WORKERS, FEB 2008 ISSUE

The four EU Structural and Cohesion Funds give the EU powers over investment, jobs, agriculture and fisheries. They account for over one third of its budget: 1) the European Regional Development Funds (ERDF), which is supposed to reduce imbalances between regions and social groups; 2) the European Social Fund (ESF), which supports the EU's employment policy; 3) the European Agricultural Guidance and Guarantee Fund, for agriculture and rural areas; and 4) the Financial Instrument for Fisheries Guidance (FIFG), for the fishing industry.

EU building
Photo: Workers

Where do the funds come from? If they come from our own pockets – as they must certainly do - why do we have to get them back via the Brussels bureaucrats? Why not cut out the middleman and spend the money ourselves?

Have the Structural Funds worked?
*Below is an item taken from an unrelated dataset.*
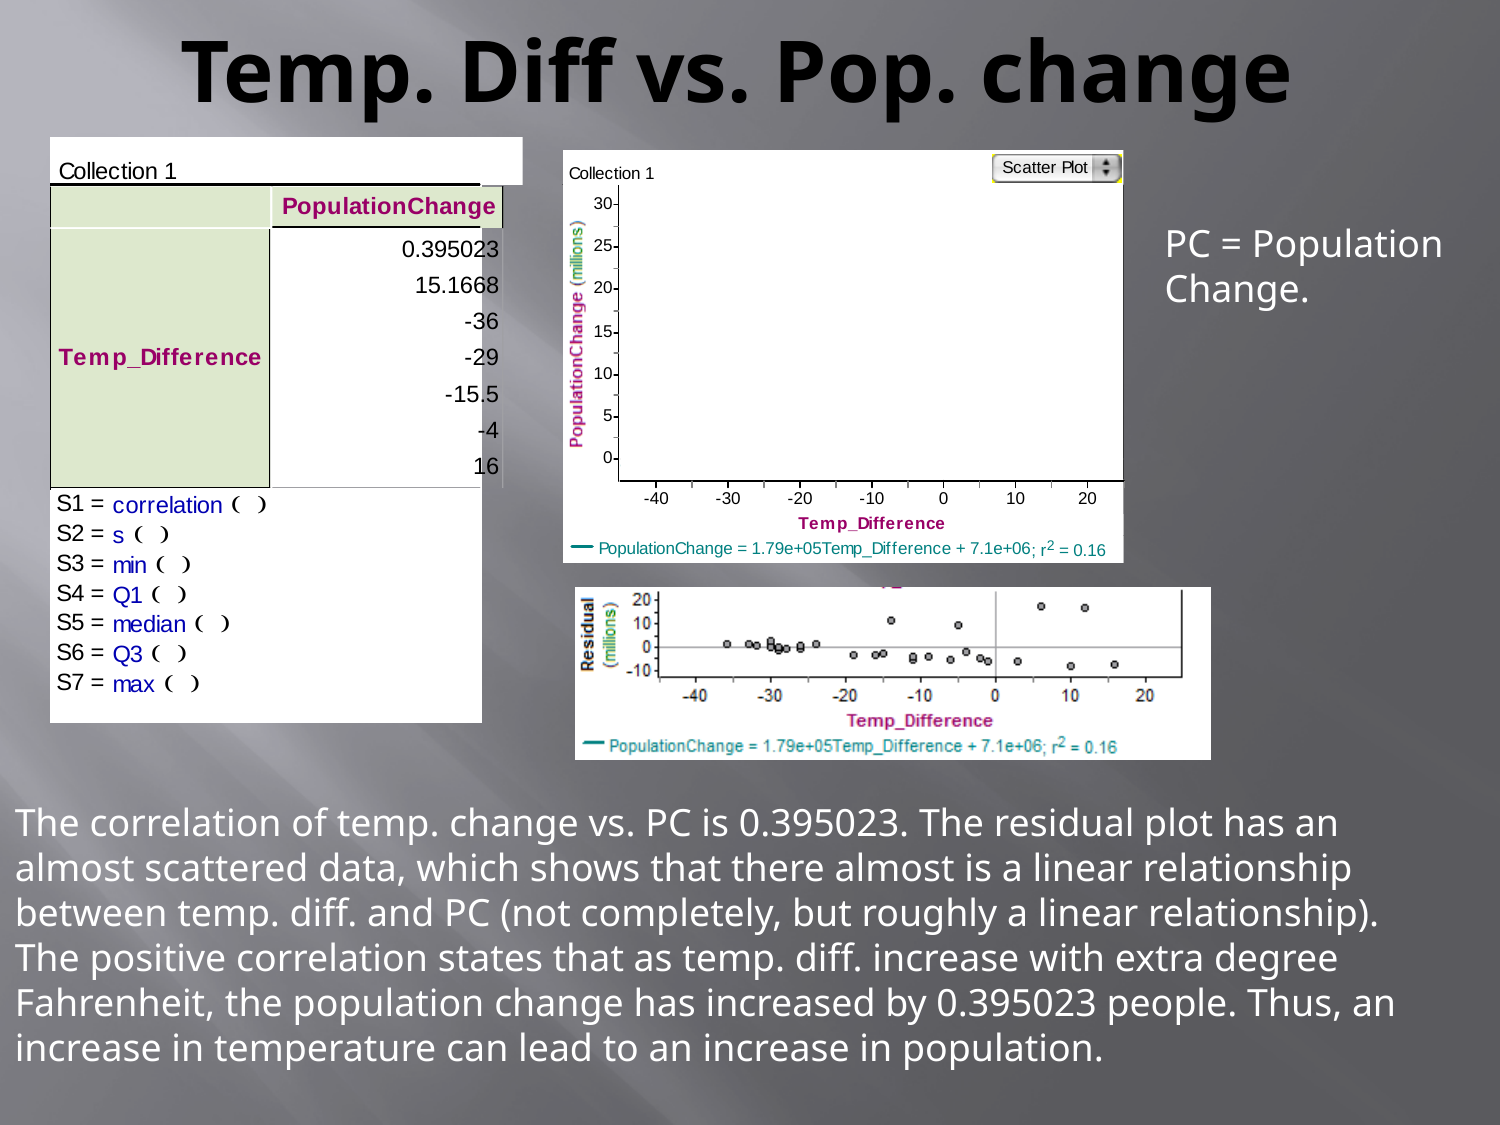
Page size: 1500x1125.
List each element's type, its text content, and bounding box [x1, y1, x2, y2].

The European Commission's First Cohesion Report, in 1996, revealed that regional differences in unemployment, income disparity and poverty have increased over the past decade in several member states, especially the UK, Italy and France.

The waste machine
Much of what finally arrives from Brussels is wasted on administration. Simply running the funds costs Britain £670 million a year. Then the money is spent ineffectively. The British government's own National Strategic Reference Framework, published in October 2006, surveyed how the funds have been spent and indicted Labour's record on investment. It also showed how the government has failed to improve education.

Only 10 per cent of the Structural Funds are spent in the poorest fifth of areas. The bureaucratic way in which the EU runs the funds leads to fraud as well as huge administrative costs.

Problems with the funds are one of the main reasons why the European Court of Auditors has not cleared the EU budget for thirteen years in a row. According to the court's latest report, only 31 per cent of the projects audited "were found to be free from error".

The Court found that at least 4 billion euros of the money that the EU Commission handed out "should not have been". Italy's tax and fraud investigator, Guardia di Finanza, noted in its latest annual report that 433 million euros of EU money was subject to outright fraud in Italy alone in 2006.